▶ _What the task asks_
Across these entries, how many lines contain the word "using"? Answer with only the number.

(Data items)
+ + + + +
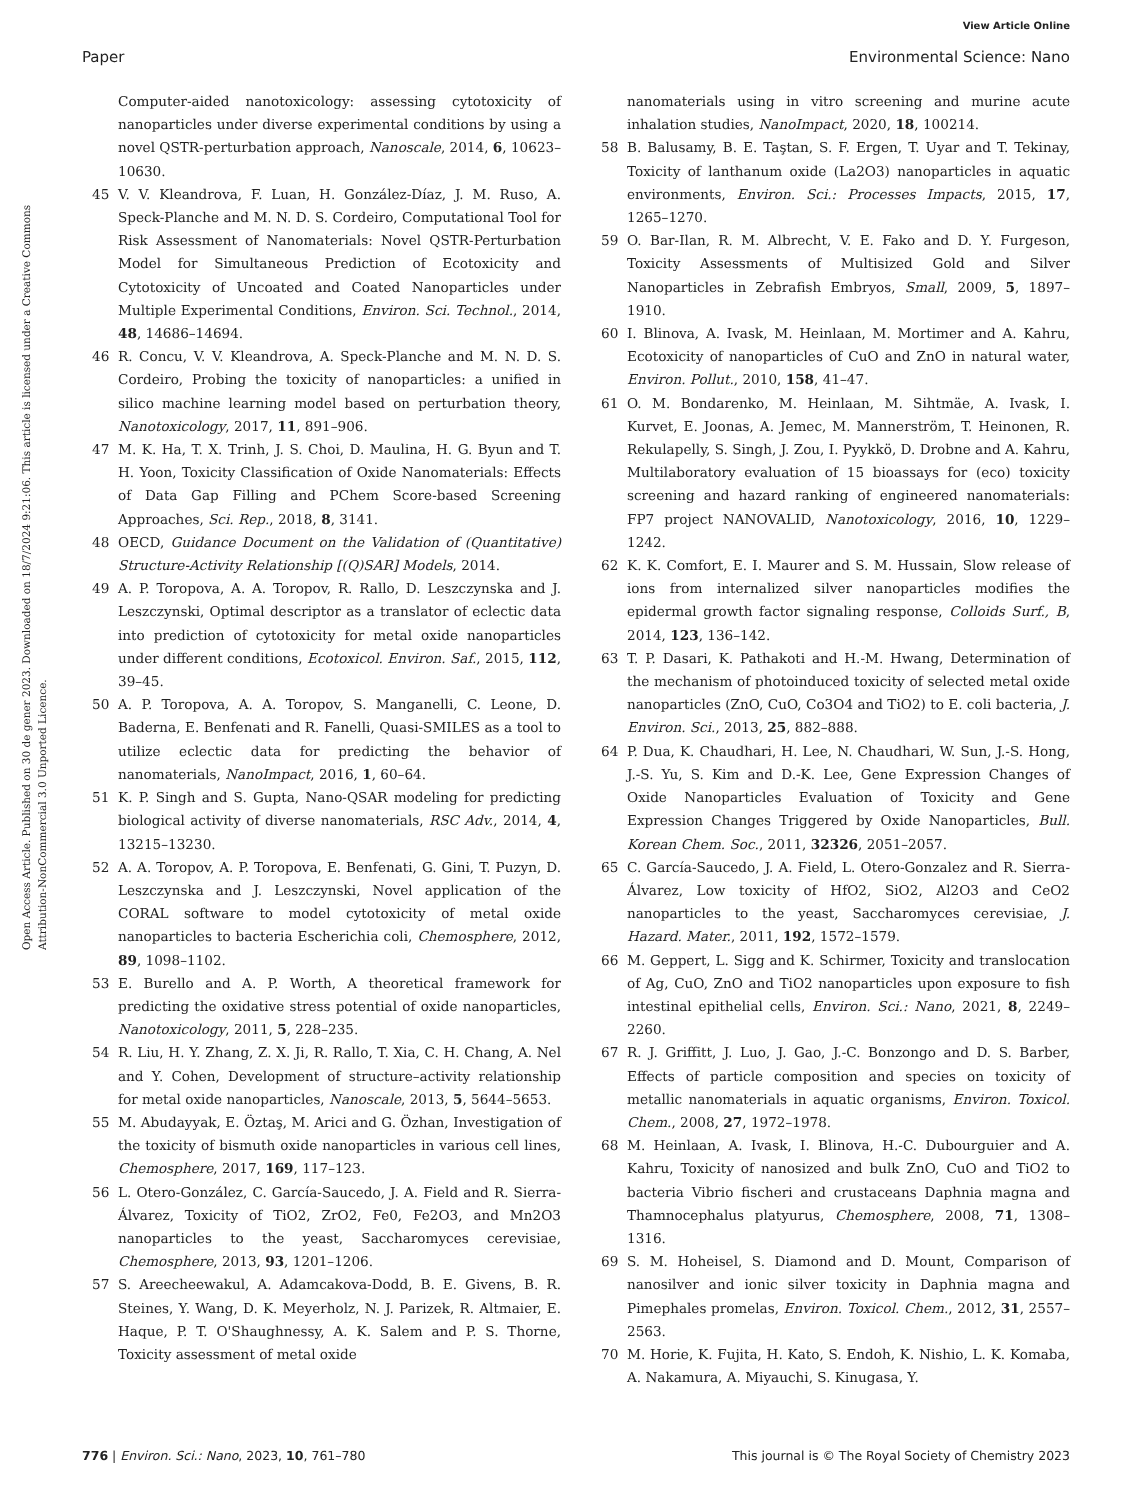View Article Online
Paper Environmental Science: Nano
Open Access Article. Published on 30 de gener 2023. Downloaded on 18/7/2024 9:21:06. This article is licensed under a Creative Commons Attribution-NonCommercial 3.0 Unported Licence.
Computer-aided nanotoxicology: assessing cytotoxicity of nanoparticles under diverse experimental conditions by using a novel QSTR-perturbation approach, Nanoscale, 2014, 6, 10623–10630.
45 V. V. Kleandrova, F. Luan, H. González-Díaz, J. M. Ruso, A. Speck-Planche and M. N. D. S. Cordeiro, Computational Tool for Risk Assessment of Nanomaterials: Novel QSTR-Perturbation Model for Simultaneous Prediction of Ecotoxicity and Cytotoxicity of Uncoated and Coated Nanoparticles under Multiple Experimental Conditions, Environ. Sci. Technol., 2014, 48, 14686–14694.
46 R. Concu, V. V. Kleandrova, A. Speck-Planche and M. N. D. S. Cordeiro, Probing the toxicity of nanoparticles: a unified in silico machine learning model based on perturbation theory, Nanotoxicology, 2017, 11, 891–906.
47 M. K. Ha, T. X. Trinh, J. S. Choi, D. Maulina, H. G. Byun and T. H. Yoon, Toxicity Classification of Oxide Nanomaterials: Effects of Data Gap Filling and PChem Score-based Screening Approaches, Sci. Rep., 2018, 8, 3141.
48 OECD, Guidance Document on the Validation of (Quantitative) Structure-Activity Relationship [(Q)SAR] Models, 2014.
49 A. P. Toropova, A. A. Toropov, R. Rallo, D. Leszczynska and J. Leszczynski, Optimal descriptor as a translator of eclectic data into prediction of cytotoxicity for metal oxide nanoparticles under different conditions, Ecotoxicol. Environ. Saf., 2015, 112, 39–45.
50 A. P. Toropova, A. A. Toropov, S. Manganelli, C. Leone, D. Baderna, E. Benfenati and R. Fanelli, Quasi-SMILES as a tool to utilize eclectic data for predicting the behavior of nanomaterials, NanoImpact, 2016, 1, 60–64.
51 K. P. Singh and S. Gupta, Nano-QSAR modeling for predicting biological activity of diverse nanomaterials, RSC Adv., 2014, 4, 13215–13230.
52 A. A. Toropov, A. P. Toropova, E. Benfenati, G. Gini, T. Puzyn, D. Leszczynska and J. Leszczynski, Novel application of the CORAL software to model cytotoxicity of metal oxide nanoparticles to bacteria Escherichia coli, Chemosphere, 2012, 89, 1098–1102.
53 E. Burello and A. P. Worth, A theoretical framework for predicting the oxidative stress potential of oxide nanoparticles, Nanotoxicology, 2011, 5, 228–235.
54 R. Liu, H. Y. Zhang, Z. X. Ji, R. Rallo, T. Xia, C. H. Chang, A. Nel and Y. Cohen, Development of structure–activity relationship for metal oxide nanoparticles, Nanoscale, 2013, 5, 5644–5653.
55 M. Abudayyak, E. Öztaş, M. Arici and G. Özhan, Investigation of the toxicity of bismuth oxide nanoparticles in various cell lines, Chemosphere, 2017, 169, 117–123.
56 L. Otero-González, C. García-Saucedo, J. A. Field and R. Sierra-Álvarez, Toxicity of TiO2, ZrO2, Fe0, Fe2O3, and Mn2O3 nanoparticles to the yeast, Saccharomyces cerevisiae, Chemosphere, 2013, 93, 1201–1206.
57 S. Areecheewakul, A. Adamcakova-Dodd, B. E. Givens, B. R. Steines, Y. Wang, D. K. Meyerholz, N. J. Parizek, R. Altmaier, E. Haque, P. T. O'Shaughnessy, A. K. Salem and P. S. Thorne, Toxicity assessment of metal oxide
nanomaterials using in vitro screening and murine acute inhalation studies, NanoImpact, 2020, 18, 100214.
58 B. Balusamy, B. E. Taştan, S. F. Ergen, T. Uyar and T. Tekinay, Toxicity of lanthanum oxide (La2O3) nanoparticles in aquatic environments, Environ. Sci.: Processes Impacts, 2015, 17, 1265–1270.
59 O. Bar-Ilan, R. M. Albrecht, V. E. Fako and D. Y. Furgeson, Toxicity Assessments of Multisized Gold and Silver Nanoparticles in Zebrafish Embryos, Small, 2009, 5, 1897–1910.
60 I. Blinova, A. Ivask, M. Heinlaan, M. Mortimer and A. Kahru, Ecotoxicity of nanoparticles of CuO and ZnO in natural water, Environ. Pollut., 2010, 158, 41–47.
61 O. M. Bondarenko, M. Heinlaan, M. Sihtmäe, A. Ivask, I. Kurvet, E. Joonas, A. Jemec, M. Mannerström, T. Heinonen, R. Rekulapelly, S. Singh, J. Zou, I. Pyykkö, D. Drobne and A. Kahru, Multilaboratory evaluation of 15 bioassays for (eco) toxicity screening and hazard ranking of engineered nanomaterials: FP7 project NANOVALID, Nanotoxicology, 2016, 10, 1229–1242.
62 K. K. Comfort, E. I. Maurer and S. M. Hussain, Slow release of ions from internalized silver nanoparticles modifies the epidermal growth factor signaling response, Colloids Surf., B, 2014, 123, 136–142.
63 T. P. Dasari, K. Pathakoti and H.-M. Hwang, Determination of the mechanism of photoinduced toxicity of selected metal oxide nanoparticles (ZnO, CuO, Co3O4 and TiO2) to E. coli bacteria, J. Environ. Sci., 2013, 25, 882–888.
64 P. Dua, K. Chaudhari, H. Lee, N. Chaudhari, W. Sun, J.-S. Hong, J.-S. Yu, S. Kim and D.-K. Lee, Gene Expression Changes of Oxide Nanoparticles Evaluation of Toxicity and Gene Expression Changes Triggered by Oxide Nanoparticles, Bull. Korean Chem. Soc., 2011, 32326, 2051–2057.
65 C. García-Saucedo, J. A. Field, L. Otero-Gonzalez and R. Sierra-Álvarez, Low toxicity of HfO2, SiO2, Al2O3 and CeO2 nanoparticles to the yeast, Saccharomyces cerevisiae, J. Hazard. Mater., 2011, 192, 1572–1579.
66 M. Geppert, L. Sigg and K. Schirmer, Toxicity and translocation of Ag, CuO, ZnO and TiO2 nanoparticles upon exposure to fish intestinal epithelial cells, Environ. Sci.: Nano, 2021, 8, 2249–2260.
67 R. J. Griffitt, J. Luo, J. Gao, J.-C. Bonzongo and D. S. Barber, Effects of particle composition and species on toxicity of metallic nanomaterials in aquatic organisms, Environ. Toxicol. Chem., 2008, 27, 1972–1978.
68 M. Heinlaan, A. Ivask, I. Blinova, H.-C. Dubourguier and A. Kahru, Toxicity of nanosized and bulk ZnO, CuO and TiO2 to bacteria Vibrio fischeri and crustaceans Daphnia magna and Thamnocephalus platyurus, Chemosphere, 2008, 71, 1308–1316.
69 S. M. Hoheisel, S. Diamond and D. Mount, Comparison of nanosilver and ionic silver toxicity in Daphnia magna and Pimephales promelas, Environ. Toxicol. Chem., 2012, 31, 2557–2563.
70 M. Horie, K. Fujita, H. Kato, S. Endoh, K. Nishio, L. K. Komaba, A. Nakamura, A. Miyauchi, S. Kinugasa, Y.
776 | Environ. Sci.: Nano, 2023, 10, 761–780 This journal is © The Royal Society of Chemistry 2023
+ + + + +
▶ _Output of the task_
2